[Saved data entries]
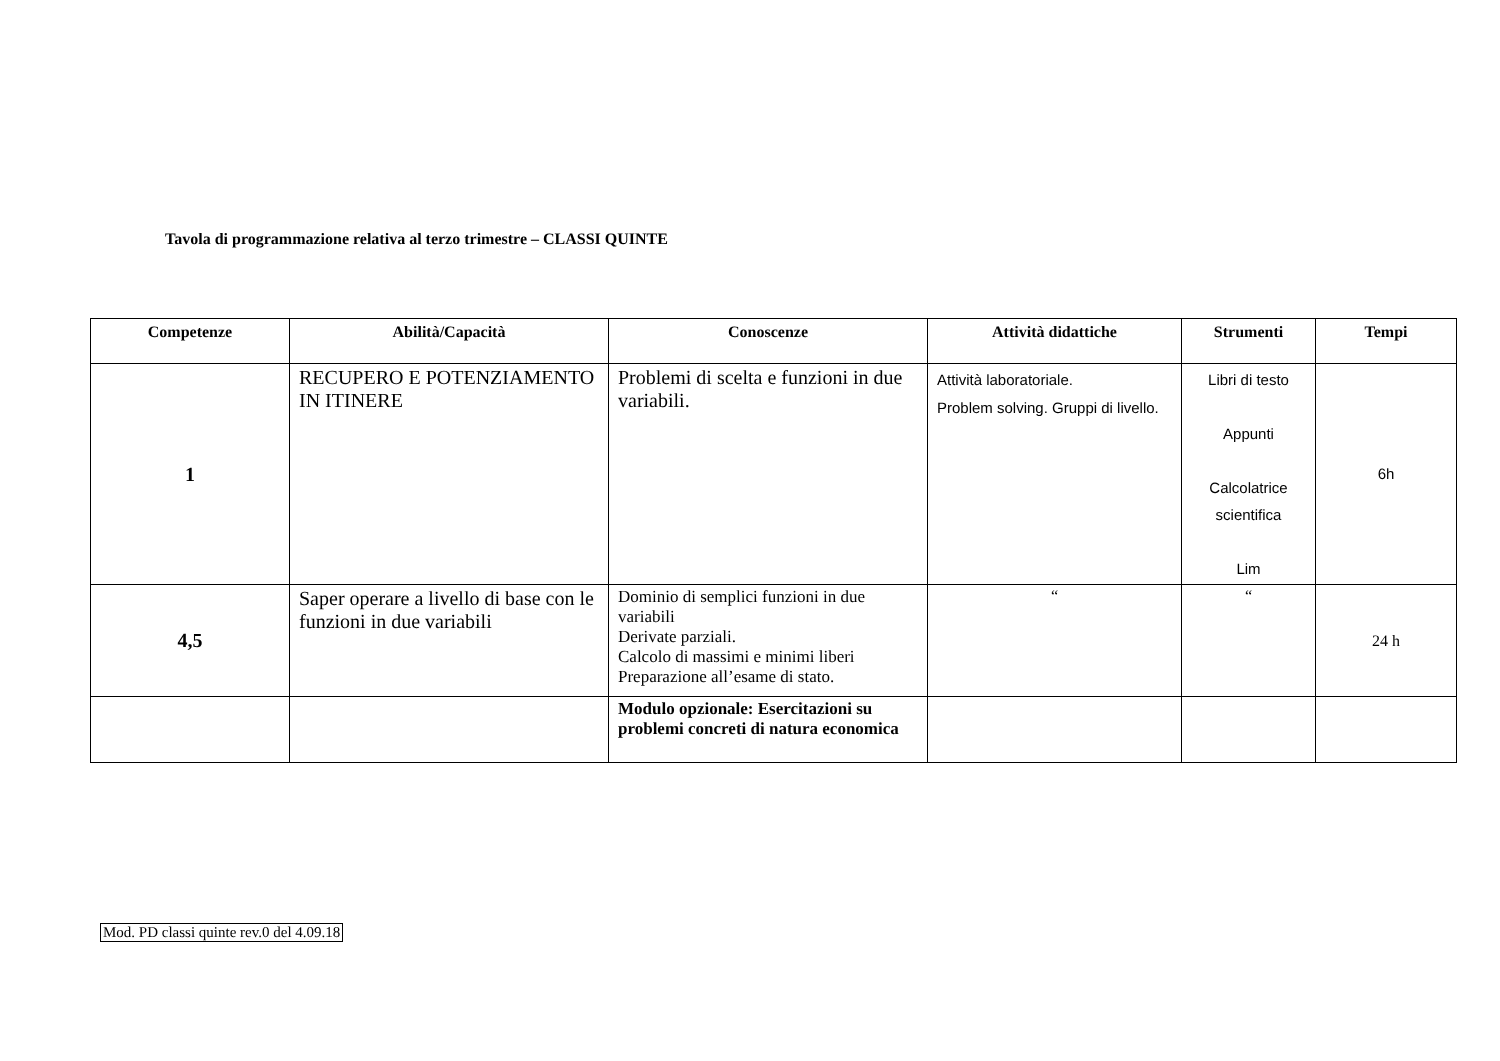Tavola di programmazione relativa al terzo trimestre – CLASSI QUINTE
| Competenze | Abilità/Capacità | Conoscenze | Attività didattiche | Strumenti | Tempi |
| --- | --- | --- | --- | --- | --- |
| 1 | RECUPERO E POTENZIAMENTO IN ITINERE | Problemi di scelta e funzioni in due variabili. | Attività laboratoriale. Problem solving. Gruppi di livello. | Libri di testo Appunti Calcolatrice scientifica Lim | 6h |
| 4,5 | Saper operare a livello di base con le funzioni in due variabili | Dominio di semplici funzioni in due variabili Derivate parziali. Calcolo di massimi e minimi liberi Preparazione all’esame di stato. | “ | “ | 24 h |
| | | Modulo opzionale: Esercitazioni su problemi concreti di natura economica | | | |
Mod. PD classi quinte rev.0 del 4.09.18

Job
Leave out every picture and transcribe the remaining entries exactly.

Written response
Tavola di programmazione relativa al terzo trimestre – CLASSI QUINTE
| Competenze | Abilità/Capacità | Conoscenze | Attività didattiche | Strumenti | Tempi |
| --- | --- | --- | --- | --- | --- |
| 1 | RECUPERO E POTENZIAMENTO IN ITINERE | Problemi di scelta e funzioni in due variabili. | Attività laboratoriale. Problem solving. Gruppi di livello. | Libri di testo Appunti Calcolatrice scientifica Lim | 6h |
| 4,5 | Saper operare a livello di base con le funzioni in due variabili | Dominio di semplici funzioni in due variabili Derivate parziali. Calcolo di massimi e minimi liberi Preparazione all’esame di stato. | “ | “ | 24 h |
| | | Modulo opzionale: Esercitazioni su problemi concreti di natura economica | | | |
Mod. PD classi quinte rev.0 del 4.09.18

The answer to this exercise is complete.